Wie’s woget und wie’s weht,

Gehorsam seinem Wort,

Ein See Genezareth.


Wenden wir uns nun zu dem Schiffe, das, von des Ankers Zahn gehalten, sich auf seiner gewählten Stelle von den Wellen schaukeln ließ, um das Aufhören des Sturmes zu erwarten. Godber war wirklich, wie Maria es geahnt hatte und wie die kundige Führung des Schiffes in diesen Gewässern es erwarten ließ, auf demselben als Steuermann, und außer ihm befanden sich der Kapitän und vier Matrosen am Bord, nebst drei Passagieren: Herr Mander, Kaufmann aus Hamburg, zugleich Eigentümer der Ladung, und seine schon erwachsenen Kinder, ein Sohn: Oswald, und eine Tochter: Idalia. Nicht um der Geschäfte willen, sondern allein den Bitten seiner Kinder zu Gefallen, die von einer Seetour sich das größte Vergnügen versprochen, hatte Mander die Reise unternommen.

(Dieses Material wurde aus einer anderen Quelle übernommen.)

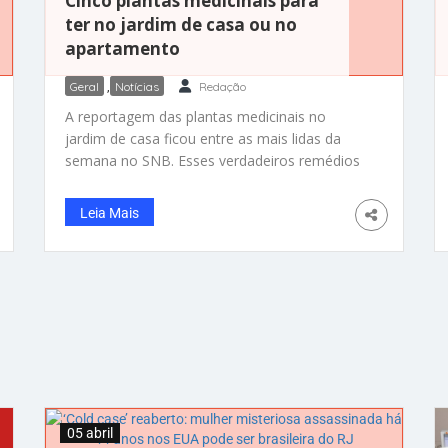
Cinco plantas medicinais para
ter no jardim de casa ou no
apartamento
Geral
,
Notícias
Redação
A reportagem das plantas medicinais no
jardim de casa ficou entre as mais lidas da
semana no SNB. Esses verdadeiros remédios
naturais, que ajudam contra diversas doenças,
podem ser plantados em pequenos espaços e
Leia Mais
até em vasos na sacada do apartamento.
Usadas por várias civilizações ao longo da
história, essas plantas se destacam pelas suas
05 abril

Die Hoffnung des Kapitäns, auf die, von der Mutter Maria’s angegebene Weise seinen Kurs wieder zu gewinnen, wurde getäuscht. Denn als nach einigen Stunden die Ebbe wieder eintrat, lief das Wasser wegen des fortdauernden Südwestwindes mit so geringer Strömung ab, daß es nicht möglich war, mit Hülfe derselben das Schiff gegen den Wind aufzuarbeiten, wodurch auch die Absicht Godber’s, der gerade jenen Ankerplatz vorgeschlagen, weil der Zug der abfließenden Wasser dort sonst besonders stark trieb, vereitelt wurde. Nun trat der gefährliche Uebelstand ein, daß das Schiff, auf seiner Stelle notgedrungen gefesselt, bei der Ebbezeit mit seinem Boden manchen schweren Stoß gegen den Meeresgrund auszuhalten hatte. Als darauf, nach Verlauf einiger erwartungsvoller Stunden, die Flut wiederkehrte, und mit ihr der Sturm in noch größerer Wut ausbrach, zeigte es sich bald, daß einige von jenen Stößen gelöste Fugen Wasser sogen. Jetzt galt es, einen entscheidenden Entschluß zu fassen, da auch die Dunkelheit der Nacht die Gefahr noch vermehrte. Die angefangene Beratung zwischen Kapitän und Steuermann wurde wider ihren Willen nur zu schnell beendigt. Ein furchtbarer Stoß, der das Schiff in allen seinen Teilen erschütterte, als sollte es auf einmal ganz aus einander gehen, deutete auf einen unerwarteten Fall.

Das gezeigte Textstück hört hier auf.